Bröselnde Brandmauern: Neue politische Realitäten – und ihre Konsequenzen

Sieht sich als Vertreter einer neuen Mehrheit im Land: Unionskanzlerkandidat Friedrich Merz

Sieht sich als Vertreter einer neuen Mehrheit im Land: Unionskanzlerkandidat Friedrich Merz Foto: John Macdougall/AFP

In Deutschland wankt mal wieder eine Mauer. Aber anders als vor mehr als 35 Jahren wartet dahinter nicht die Freiheit, sondern eine düstere und ungewisse Zukunft. Angeführt von Kanzlerkandidat Friedrich Merz haben die Unionsparteien CDU und CSU in dieser Woche im Bundestag einen Entschließungsantrag für eine Verschärfung der Migrationspolitik durchgebracht – mit Hilfe der Stimmen der in Teilen rechtsextremen AfD. Ein Novum in der deutschen Geschichte seit dem Zweiten Weltkrieg, ein historisches Ereignis. Nichts weniger als eine Zeitenwende, eine Zäsur in der politischen Kultur Deutschlands. Was daraus erwachsen wird, ist noch unklar. Eine engere Zusammenarbeit von Union und AfD auf kommunaler Ebene und auf Landesebene, vor allem in Ostdeutschland, scheint nun unausweichlich.

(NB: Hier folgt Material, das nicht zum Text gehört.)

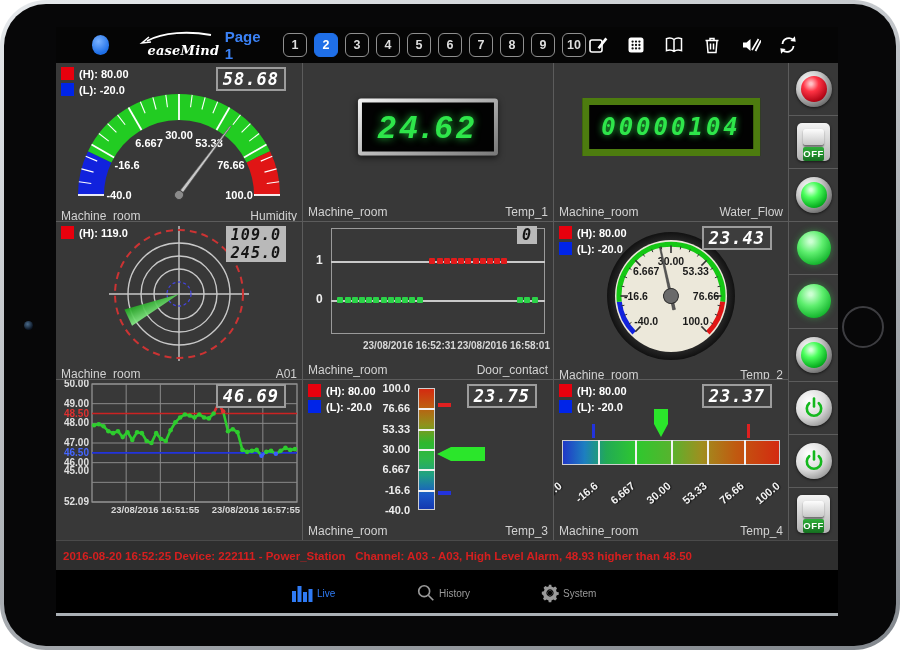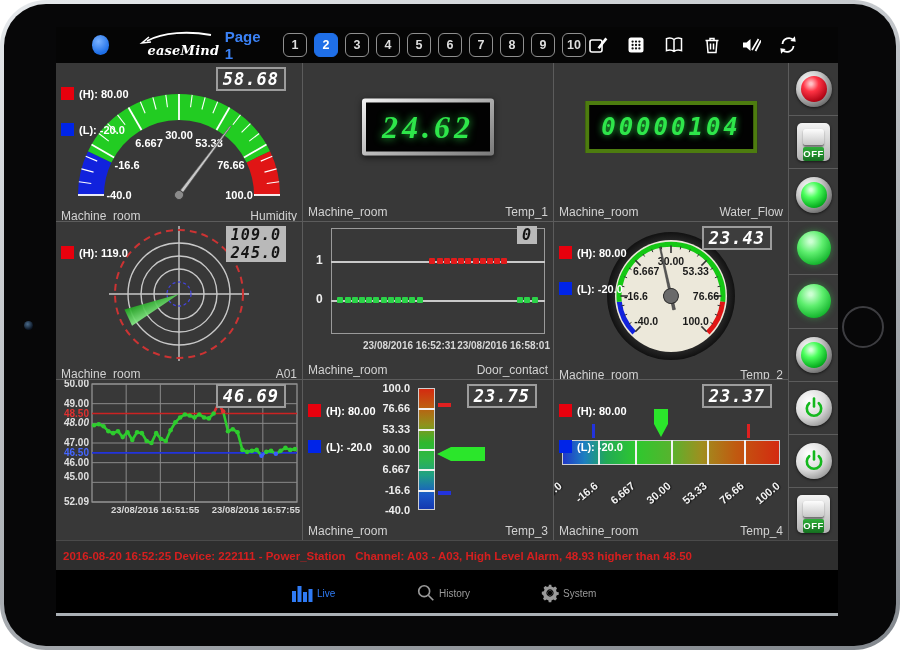"(H): 80.00" .legend-row { margin-top: 20px -> none }
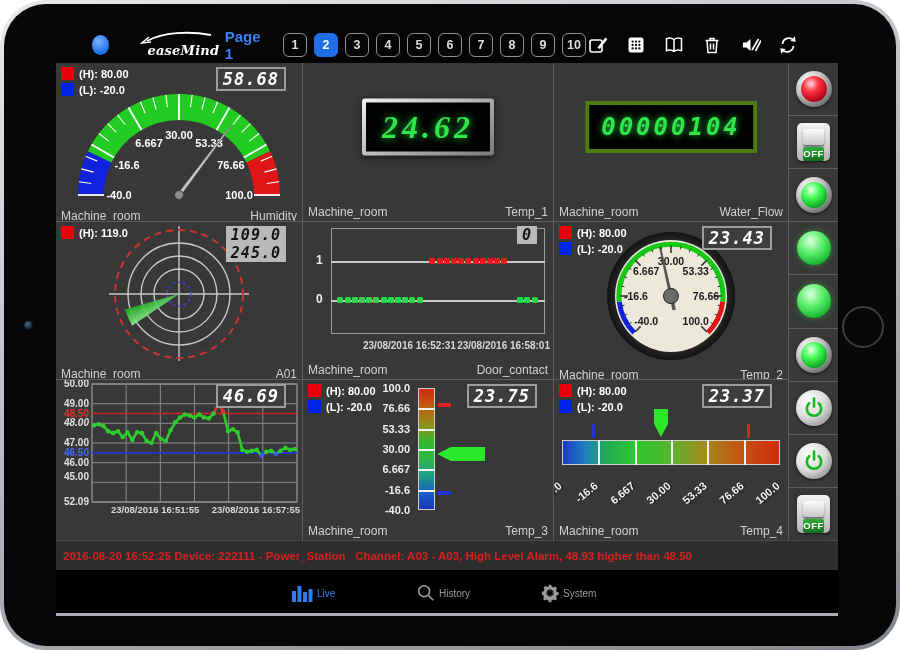"24.62" .lcd-digits { font-family: Liberation Serif, serif -> Liberation Sans, sans-serif }
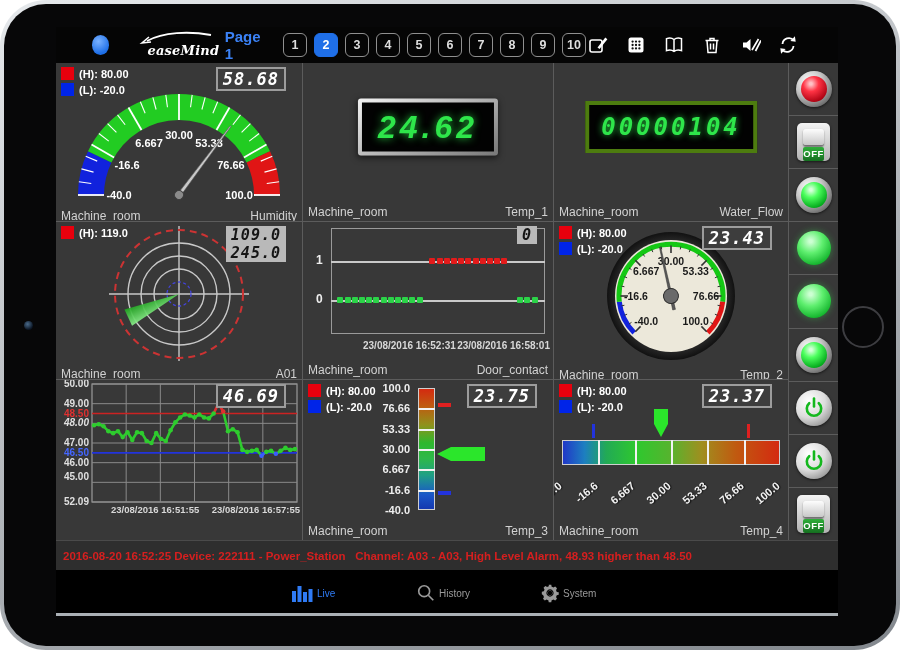"00000104" .counter-frame { border: 4px solid #4d7c0f -> 7px solid #4d7c0f }
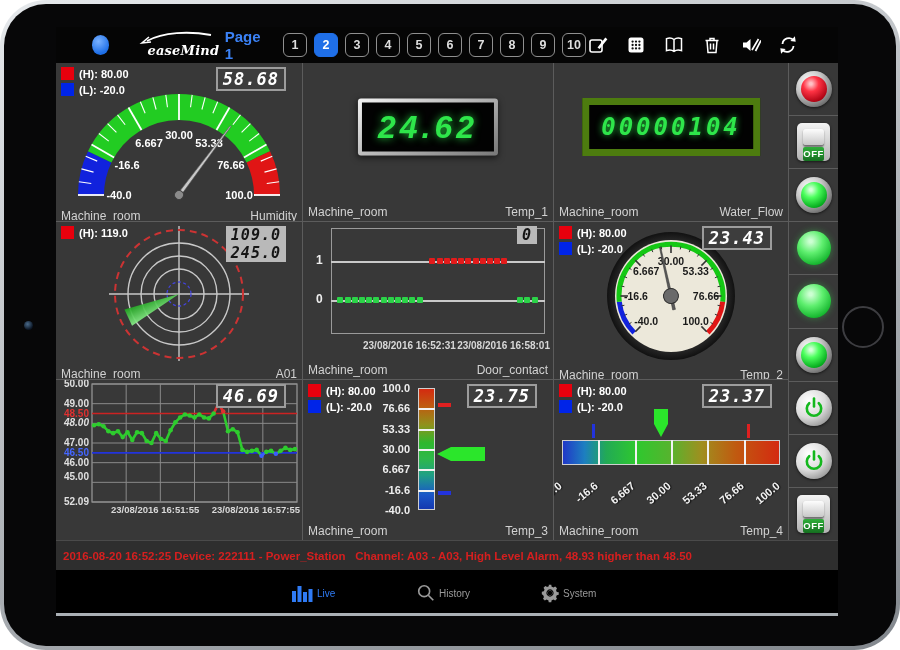"48.00" div.a3-ylab { font-style: italic -> none }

Es nützt wenig, dass sich Altkanzlerin Angela Merkel schon am Tag nach der Abstimmung scheltend zu Wort meldet. Denn: Die Merkel-CDU ist mit dem 29. Januar 2025 endgültig Geschichte. Die wenigen Stimmabweichler in den Reihen der Union, wie zum Beispiel die einstige Kulturstaatsministerin Monika Grütters, treten im Februar nicht mehr für den Bundestag an. Der Damm ist gebrochen, der Präzedenzfall ist da.